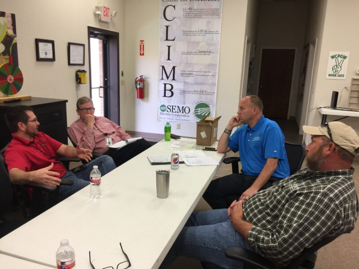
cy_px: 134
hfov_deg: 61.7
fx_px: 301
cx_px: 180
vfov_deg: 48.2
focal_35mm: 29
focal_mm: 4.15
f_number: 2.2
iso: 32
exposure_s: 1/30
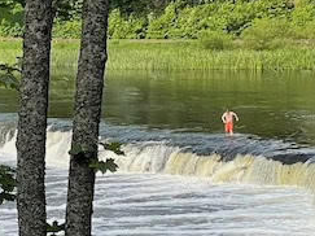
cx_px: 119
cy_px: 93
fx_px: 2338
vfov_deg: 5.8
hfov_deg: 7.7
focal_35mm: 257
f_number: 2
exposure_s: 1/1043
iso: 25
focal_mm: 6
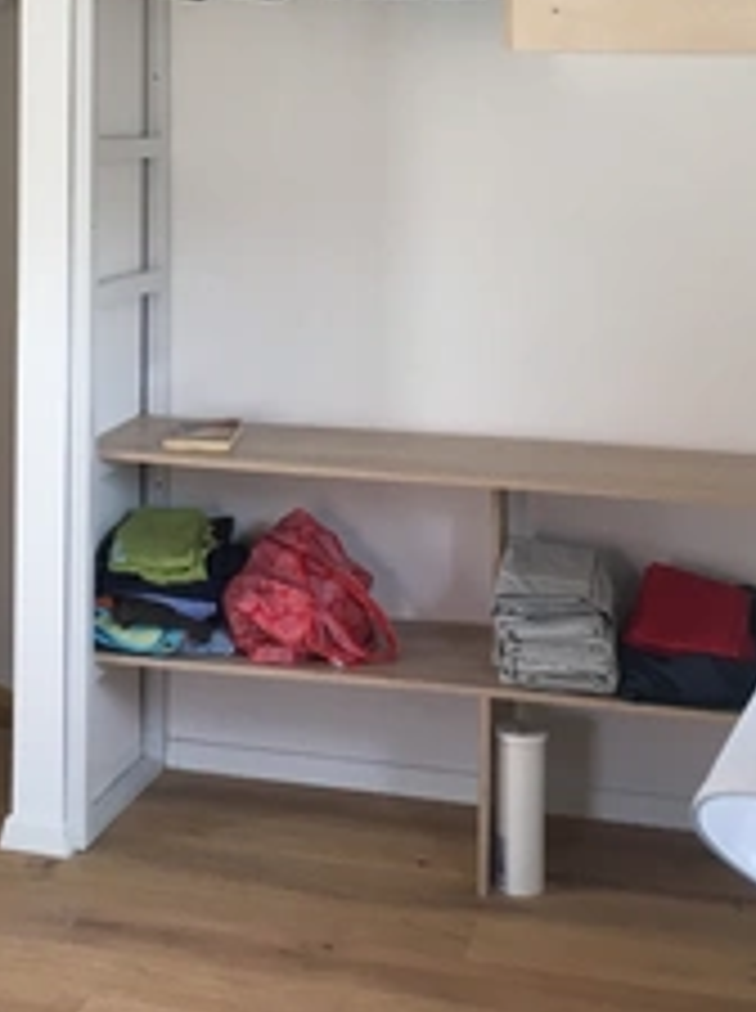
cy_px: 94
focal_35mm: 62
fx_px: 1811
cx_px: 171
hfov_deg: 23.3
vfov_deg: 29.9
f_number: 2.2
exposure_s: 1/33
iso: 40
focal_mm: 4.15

# DIRECTIONS:
Print the entries above word for word, without pictures.

# TASK RESULT:
cy_px: 134
hfov_deg: 61.7
fx_px: 301
cx_px: 180
vfov_deg: 48.2
focal_35mm: 29
focal_mm: 4.15
f_number: 2.2
iso: 32
exposure_s: 1/30
cx_px: 119
cy_px: 93
fx_px: 2338
vfov_deg: 5.8
hfov_deg: 7.7
focal_35mm: 257
f_number: 2
exposure_s: 1/1043
iso: 25
focal_mm: 6
cy_px: 94
focal_35mm: 62
fx_px: 1811
cx_px: 171
hfov_deg: 23.3
vfov_deg: 29.9
f_number: 2.2
exposure_s: 1/33
iso: 40
focal_mm: 4.15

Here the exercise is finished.